Of course, without more information on what actually happened, when, and what
kind of notice they could have realistically received, this might be a bit
harsh. If Apple just kind of swooped in and said "hey hotel, we're going to be
using you next month" and the contract required compliance... then it seems
like the hotel management has signed a very one-sided and unfortunate contract
with Apple (of whom I'm not a big fan but wouldn't blame for this).

Anyway, this is a shame. Hopefully next time they can get a reasonable
guarantee on their venue.

------
ghshephard
Title is somewhat misleading "CocoaConf Alt 2013 Canceled due to conflict with
Apple" (and different from what was posted), this isn't a direct conflict
between CocoaConf and Apple, it's a hotel conflict booking issue. [Edit - 3
minutes later, someone fixed it. :-)]

"All was well until we got an email from the Intercontinental San Francisco,
saying that they had determined that our event was in conflict with Apple and
that due to their contract with Apple, we couldn’t use the space."
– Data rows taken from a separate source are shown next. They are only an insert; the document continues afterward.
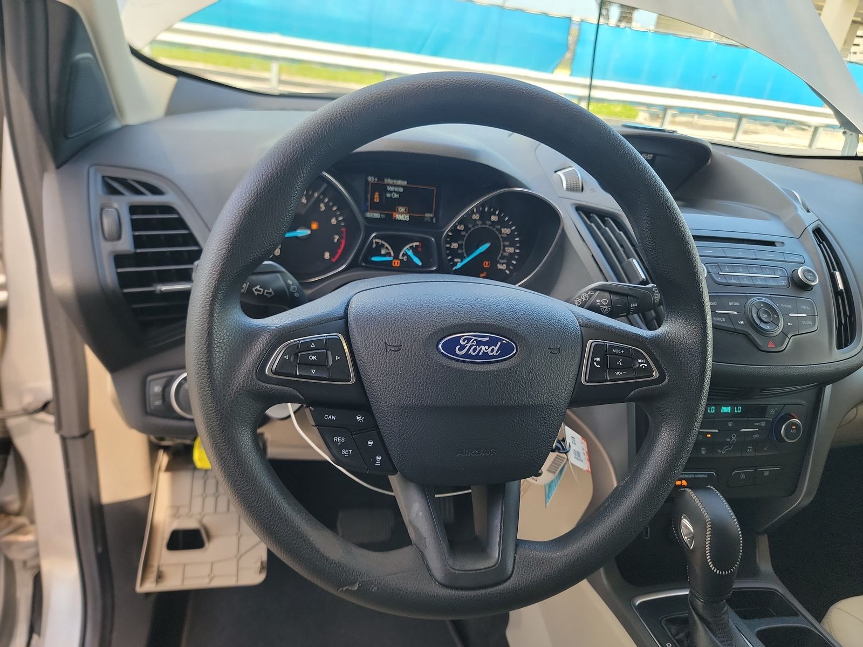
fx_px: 598
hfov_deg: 71.6
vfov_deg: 56.8
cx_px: 432
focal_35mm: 24
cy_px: 324
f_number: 1.8
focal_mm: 6.7
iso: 55
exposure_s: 1/59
This is very common for hotels hosting conventions - they will never host a
second convention that appears to be similar to the primary, and CocoaConf was
naive to believe otherwise.

With that said, Apple had an opportunity to win some decent karma by helping
out this overflow conference and waiving their contract rights with the Hotel
they are booked with. They clearly can't handle the primary volume themselves.

I guess, from a business perspective, they would rather not dilute their
conference, even if it means that several thousand people won't get an
opportunity to go one.